Entries supplied:
────────────────────────────────────────

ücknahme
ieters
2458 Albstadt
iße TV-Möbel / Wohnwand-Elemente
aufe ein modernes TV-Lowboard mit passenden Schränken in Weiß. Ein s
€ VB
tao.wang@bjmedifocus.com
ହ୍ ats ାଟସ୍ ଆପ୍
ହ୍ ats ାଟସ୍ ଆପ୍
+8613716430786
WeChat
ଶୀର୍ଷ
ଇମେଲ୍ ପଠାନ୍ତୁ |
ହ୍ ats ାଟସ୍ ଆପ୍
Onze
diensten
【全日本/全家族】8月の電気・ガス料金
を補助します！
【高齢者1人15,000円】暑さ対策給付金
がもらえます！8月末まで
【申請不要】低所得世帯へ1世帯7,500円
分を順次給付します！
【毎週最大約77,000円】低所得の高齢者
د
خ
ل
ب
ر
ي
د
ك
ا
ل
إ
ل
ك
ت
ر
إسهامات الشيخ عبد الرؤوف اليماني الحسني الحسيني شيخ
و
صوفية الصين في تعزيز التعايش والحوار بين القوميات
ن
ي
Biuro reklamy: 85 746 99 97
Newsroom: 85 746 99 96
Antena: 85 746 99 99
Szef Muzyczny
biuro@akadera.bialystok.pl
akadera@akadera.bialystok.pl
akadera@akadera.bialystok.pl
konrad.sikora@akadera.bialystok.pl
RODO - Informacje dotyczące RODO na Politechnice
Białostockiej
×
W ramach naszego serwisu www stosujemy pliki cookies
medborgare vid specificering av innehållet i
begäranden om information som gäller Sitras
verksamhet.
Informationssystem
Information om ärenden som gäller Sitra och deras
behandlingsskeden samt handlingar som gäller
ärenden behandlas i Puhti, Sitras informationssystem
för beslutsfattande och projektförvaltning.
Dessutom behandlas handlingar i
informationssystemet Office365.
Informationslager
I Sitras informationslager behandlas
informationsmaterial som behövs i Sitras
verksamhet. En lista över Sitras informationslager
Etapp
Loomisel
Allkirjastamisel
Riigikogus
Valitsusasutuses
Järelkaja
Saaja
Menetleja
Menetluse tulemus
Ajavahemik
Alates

────────────────────────────────────────

Work task: Extract everything from the start of the records down to the line containing "W ramach naszego", including that line, and reproduce those lines without any changes.

Answer space:
ücknahme
ieters
2458 Albstadt
iße TV-Möbel / Wohnwand-Elemente
aufe ein modernes TV-Lowboard mit passenden Schränken in Weiß. Ein s
€ VB
tao.wang@bjmedifocus.com
ହ୍ ats ାଟସ୍ ଆପ୍
ହ୍ ats ାଟସ୍ ଆପ୍
+8613716430786
WeChat
ଶୀର୍ଷ
ଇମେଲ୍ ପଠାନ୍ତୁ |
ହ୍ ats ାଟସ୍ ଆପ୍
Onze
diensten
【全日本/全家族】8月の電気・ガス料金
を補助します！
【高齢者1人15,000円】暑さ対策給付金
がもらえます！8月末まで
【申請不要】低所得世帯へ1世帯7,500円
分を順次給付します！
【毎週最大約77,000円】低所得の高齢者
د
خ
ل
ب
ر
ي
د
ك
ا
ل
إ
ل
ك
ت
ر
إسهامات الشيخ عبد الرؤوف اليماني الحسني الحسيني شيخ
و
صوفية الصين في تعزيز التعايش والحوار بين القوميات
ن
ي
Biuro reklamy: 85 746 99 97
Newsroom: 85 746 99 96
Antena: 85 746 99 99
Szef Muzyczny
biuro@akadera.bialystok.pl
akadera@akadera.bialystok.pl
akadera@akadera.bialystok.pl
konrad.sikora@akadera.bialystok.pl
RODO - Informacje dotyczące RODO na Politechnice
Białostockiej
×
W ramach naszego serwisu www stosujemy pliki cookies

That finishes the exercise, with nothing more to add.